## Given passage
● ● ●

My topic is #10: What are the main
points of dramatic literary criticism in the comedy The Frogs, by Aristophanes? And,
what are the main dramatic points of literary criticism in Aristotle's Poetics?
In preface, please note
that in the ancient and classical eras of Greece there is no word for literature, as our word that covers the various
genres of writing. They know and refer to all of their writing
as poetry. So henceforth, I replace the word literary with the word poetic. Note also that in terms of Aristotle’s Poetics, the phrase: literary criticism means poetic analysis,
which is the identification of the all poetic parts of the play. Yet in
the identification of the poetic parts, we can know much about the
validity of the play. On the other hand, the poetic criticism in The Frogs is intrinsic; it takes form in dialog as disapproving
opinions of those who want to instruct us about how we should interpret and rewrite
the poetry that is someone's play. In
The Frogs, poetic criticism is the
tearing apart of someone’s poetic work. It amounts to a slanted view often due
to a hidden agenda, and it does not matter how professional the
source of the opinion is. In terms of
the Aristophanes lampoon of the tragic poets, the agenda behind the opinion is
obvious. His lampoon of the great tragic
poets—by a mere comic poet—is aimed at the lust we have to engage in criticism,
which oft takes the form of aggressive opinion and unsolicited advice. So, he weaves that criticism that is opinion into the dialogs of his play and,
thus, in an overarching sense, The Frogs poses a critique of the ironic frenzy of vocal criticism
as opinion, which is a mockery of art and and the personal aesthetic of artists. Aristophanes roots it out of the
classical Greek culture and sheds fun light on it; yet to this day, the bane of selfish, thoughtless criticism persists
to the ruin of art. I will explain
both of these two distinct types of poetic criticism in depth, later, when I talk
about plot. Note also that of the
three major historical tragic poets whom Aristophanes shows to us in Hades, he
presents one as a sage philosopher, yet he mutes the poet: and, thus, Euripides, in his
silence speaks a truth in The Frogs, which
the attuned among us understand.
In my chat, I
will describe the practice known today as the formalist poetic analysis, which is based largely on Aristotle’s Poetics. But first I will explain the informal, yet effective overarching poetic
and broad cultural analysis that is implicit within the dialog of The Frogs, by Aristophanes. Then, we can see how the formalist
compares to the informal as the flaunting of aesthetic and technical opinion and
the comic lampoon of it. I will inform you about these topics so
that we can gain a sense of the well developed and dynamic state of poetic achievement,
theory and analysis in classical Greece.
Consider that our standard repertoire today of drama from the classical
Greek era is a small fraction of the dozens of dramatists and hundreds of comedies
and tragedies in the distinct stylistic periods of the two main genres.
First, I will
pass around my copy of the Poetics, so
that you get a sense of the information concentrated in the short work that launches
a billion plays and billions and billions of reviews of them. Also, I pass around a contemporary
textbook titled Script Analysis, which
largely expands on the formalist process in the Poetics, so that we can apply the analysis to the diverse array of
historical and contemporary forms of dramatic literature. This textbook is in common use for courses in Script Analysis, at
the college-level.

● ● ●

## Questions
a: Copy the stretch from "In my chat, I" through "in classical Greece." in the talk on poetic criticism.
b: Answer these questions from the talk on poetic criticism:
(i) What did the ancient Greeks call all of their writing?
(ii) What is formalist poetic analysis largely based on?
(iii) What is the title of the contemporary textbook that gets passed around?

● ● ●

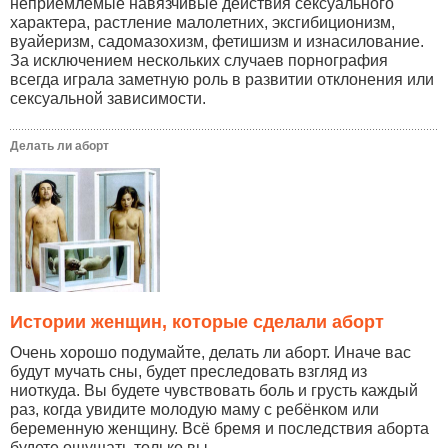
неприемлемые навязчивые действия сексуального
характера, растление малолетних, эксгибиционизм,
вуайеризм, садомазохизм, фетишизм и изнасилование.
За исключением нескольких случаев порнография
всегда играла заметную роль в развитии отклонения или
сексуальной зависимости.
Делать ли аборт
Истории женщин, которые сделали аборт
Очень хорошо подумайте, делать ли аборт. Иначе вас
будут мучать сны, будет преследовать взгляд из
ниоткуда. Вы будете чувствовать боль и грусть каждый
раз, когда увидите молодую маму с ребёнком или
беременную женщину. Всё бремя и последствия аборта
будете ощущать только вы...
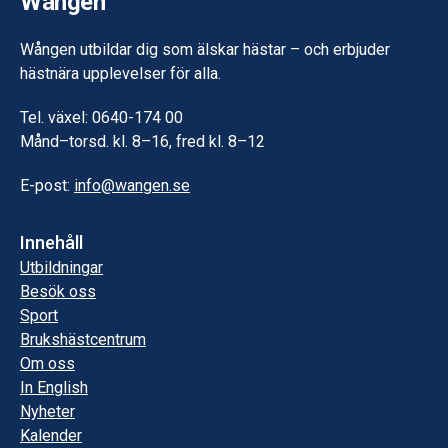
Wången
Wången utbildar dig som älskar hästar – och erbjuder
hästnära upplevelser för alla.
Tel. växel: 0640-174 00
Månd–torsd. kl. 8–16, fred kl. 8–12
E-post:
info@wangen.se
Innehåll
Utbildningar
Besök oss
Sport
Brukshästcentrum
Om oss
In English
Nyheter
Kalender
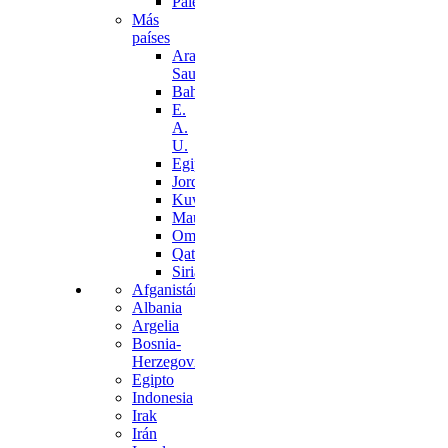
Palestina
Más
países
Arabia
Saudí
Bahréin
E.
A.
U.
Egipto
Jordania
Kuwait
Mauritania
Omán
Qatar
Siria
Afganistán
Albania
Argelia
Bosnia-
Herzegovina
Egipto
Indonesia
Irak
Irán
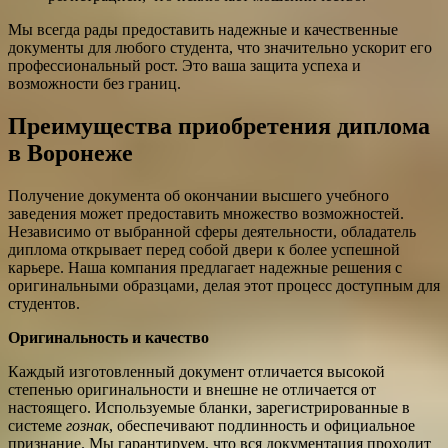
Мы всегда рады предоставить надежные и качественные
документы для любого студента, что значительно ускорит его
профессиональный рост. Это ваша защита успеха и
возможности без границ.
Преимущества приобретения диплома
в Воронеже
Получение документа об окончании высшего учебного
заведения может предоставить множество возможностей.
Независимо от выбранной сферы деятельности, обладатель
диплома открывает перед собой двери к более успешной
карьере. Наша компания предлагает надежные решения с
оригинальными образцами, делая этот процесс доступным для
студентов.
Оригинальность и качество
Каждый изготовленный документ отличается высокой
степенью оригинальности и внешне не отличается от
настоящего. Используемые бланки, зарегистрированные в
системе
гознак
, обеспечивают подлинность и официальное
признание. Мы гарантируем, что вся документация проходит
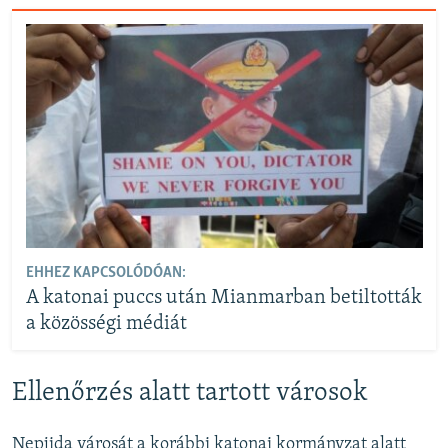
EHHEZ KAPCSOLÓDÓAN:
A katonai puccs után Mianmarban betiltották
a közösségi médiát
Ellenőrzés alatt tartott városok
Nepjida városát a korábbi katonai kormányzat alatt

● ● ●

## Outputs for the tasks
a:
In my chat, I
will describe the practice known today as the formalist poetic analysis, which is based largely on Aristotle’s Poetics. But first I will explain the informal, yet effective overarching poetic
and broad cultural analysis that is implicit within the dialog of The Frogs, by Aristophanes. Then, we can see how the formalist
compares to the informal as the flaunting of aesthetic and technical opinion and
the comic lampoon of it. I will inform you about these topics so
that we can gain a sense of the well developed and dynamic state of poetic achievement,
theory and analysis in classical Greece.

b:
(i) Poetry.
(ii) Aristotle's Poetics.
(iii) Script Analysis.